Since the Sung [Song] dynasty had lost the throne and Heaven had cut off their sacrifice, the Yuan [Mongol] dynasty had risen from the desert to enter and rule over Zhongguo [China] for more than a hundred years, when Heaven, wearied of their misgovernment and debauchery, thought also fit to turn their fate to ruin, and the affairs of Zhongguo were in a state of disorder for eighteen years. But when the nation began to arouse itself, We, as a simple peasant of Huai-yu, conceived the patriotic idea to save the people, and it pleased the Creator to grant that Our civil and military officers effected their passage across eastward to the left side of the River. We have then been engaged in war for fourteen years; We have, in the west, subdued the king of Han, Ch’en Yu-liang; We have, in the east, bound the king of Wu, Chang Shih-ch’eng; We have, in the south, subdued Min and Yueh [Fukien and Kuang-tung], and conquered Pa and Shu [Sze-chuan]; We have, in the north, established order in Yu and Yen [Chih-li]; We have established peace in the Empire, and restored the old boundaries of Zhongguo. We were selected by Our people to occupy the Imperial throne of Zhongguo under the dynastic title of ‘the Great Ming,’ commencing with Our reign styled Hung-wu, of which we now are in the fourth year. We have sent officers to all the foreign kingdoms with this Manifesto except to you, Fu-lin [Byzantium], who, being separated from us by the western sea, have not as yet received the announcement. We now send a native of your country, Nieh-ku-lun [Fra. Nicolaus de Bentra, Archbishop of Peking], to hand you this Manifesto. Although We are not equal in wisdom to our ancient rulers whose virtue was recognized all over the universe, We cannot but let the world know Our intention to maintain peace within the four seas. It is on this ground alone that We have issued this Manifesto.
Source: F. Hirth, China and the Roman Orient: Researches into their Ancient and Mediaeval Relations as Represented in Old Chinese Records (Shanghai & Hong Kong, 1885), pp. 65-67.
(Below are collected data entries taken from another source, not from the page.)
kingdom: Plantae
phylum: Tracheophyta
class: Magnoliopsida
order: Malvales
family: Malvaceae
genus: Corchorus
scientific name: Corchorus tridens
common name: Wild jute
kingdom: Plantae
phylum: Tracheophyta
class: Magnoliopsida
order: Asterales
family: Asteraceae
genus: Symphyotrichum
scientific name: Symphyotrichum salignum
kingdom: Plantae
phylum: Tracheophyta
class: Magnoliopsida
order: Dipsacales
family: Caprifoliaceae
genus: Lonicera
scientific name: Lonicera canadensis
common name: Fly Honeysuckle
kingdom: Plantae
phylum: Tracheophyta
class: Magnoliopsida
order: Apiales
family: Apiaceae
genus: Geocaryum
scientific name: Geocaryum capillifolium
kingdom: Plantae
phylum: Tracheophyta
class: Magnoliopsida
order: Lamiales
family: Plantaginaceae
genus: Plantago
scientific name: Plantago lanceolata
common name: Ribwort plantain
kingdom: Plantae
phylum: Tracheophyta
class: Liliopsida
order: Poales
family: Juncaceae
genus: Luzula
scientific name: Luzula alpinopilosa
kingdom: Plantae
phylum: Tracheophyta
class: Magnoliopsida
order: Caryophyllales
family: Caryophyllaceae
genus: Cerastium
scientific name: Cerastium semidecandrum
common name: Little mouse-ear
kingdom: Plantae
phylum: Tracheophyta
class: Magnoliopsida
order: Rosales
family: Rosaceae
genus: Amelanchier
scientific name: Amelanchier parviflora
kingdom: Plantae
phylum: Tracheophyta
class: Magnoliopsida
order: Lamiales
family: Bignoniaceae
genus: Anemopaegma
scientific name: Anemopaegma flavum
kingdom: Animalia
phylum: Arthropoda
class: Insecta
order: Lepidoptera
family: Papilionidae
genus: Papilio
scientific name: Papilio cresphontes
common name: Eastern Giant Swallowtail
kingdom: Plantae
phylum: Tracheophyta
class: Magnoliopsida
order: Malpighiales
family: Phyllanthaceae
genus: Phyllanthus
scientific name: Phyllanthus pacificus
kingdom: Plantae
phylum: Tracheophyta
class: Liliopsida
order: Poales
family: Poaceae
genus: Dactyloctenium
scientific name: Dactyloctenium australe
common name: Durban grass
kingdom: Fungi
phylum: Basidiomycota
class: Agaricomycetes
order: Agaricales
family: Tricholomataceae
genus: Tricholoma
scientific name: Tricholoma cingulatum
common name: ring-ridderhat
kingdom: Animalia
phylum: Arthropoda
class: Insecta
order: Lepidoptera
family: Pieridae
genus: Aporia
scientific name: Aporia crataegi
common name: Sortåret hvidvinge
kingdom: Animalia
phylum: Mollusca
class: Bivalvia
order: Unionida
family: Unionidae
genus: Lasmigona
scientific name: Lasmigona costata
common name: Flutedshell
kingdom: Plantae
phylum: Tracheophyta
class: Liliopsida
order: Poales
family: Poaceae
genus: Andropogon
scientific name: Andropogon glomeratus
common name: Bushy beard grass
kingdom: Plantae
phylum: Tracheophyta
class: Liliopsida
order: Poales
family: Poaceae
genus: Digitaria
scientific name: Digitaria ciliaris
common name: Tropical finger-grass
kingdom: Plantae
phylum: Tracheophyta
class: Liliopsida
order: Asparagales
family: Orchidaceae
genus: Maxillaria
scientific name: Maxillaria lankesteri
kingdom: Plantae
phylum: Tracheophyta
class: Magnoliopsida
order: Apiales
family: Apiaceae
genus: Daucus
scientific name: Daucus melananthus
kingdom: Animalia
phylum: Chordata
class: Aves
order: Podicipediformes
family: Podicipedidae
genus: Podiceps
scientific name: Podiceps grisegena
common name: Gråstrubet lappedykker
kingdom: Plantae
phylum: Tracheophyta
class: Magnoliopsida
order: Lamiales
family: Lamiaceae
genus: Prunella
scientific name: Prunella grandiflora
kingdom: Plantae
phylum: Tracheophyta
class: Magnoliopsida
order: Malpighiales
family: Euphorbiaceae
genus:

questions for consideration:
- How does this account compare to the history of the time which you might have encounter in class or textbook reading?
- What evidence of the idea of the Mandate of Heaven appears here? Provide specific examples
- Who is the audience for this document? Why do you think so? How might this have affected how the author told this story?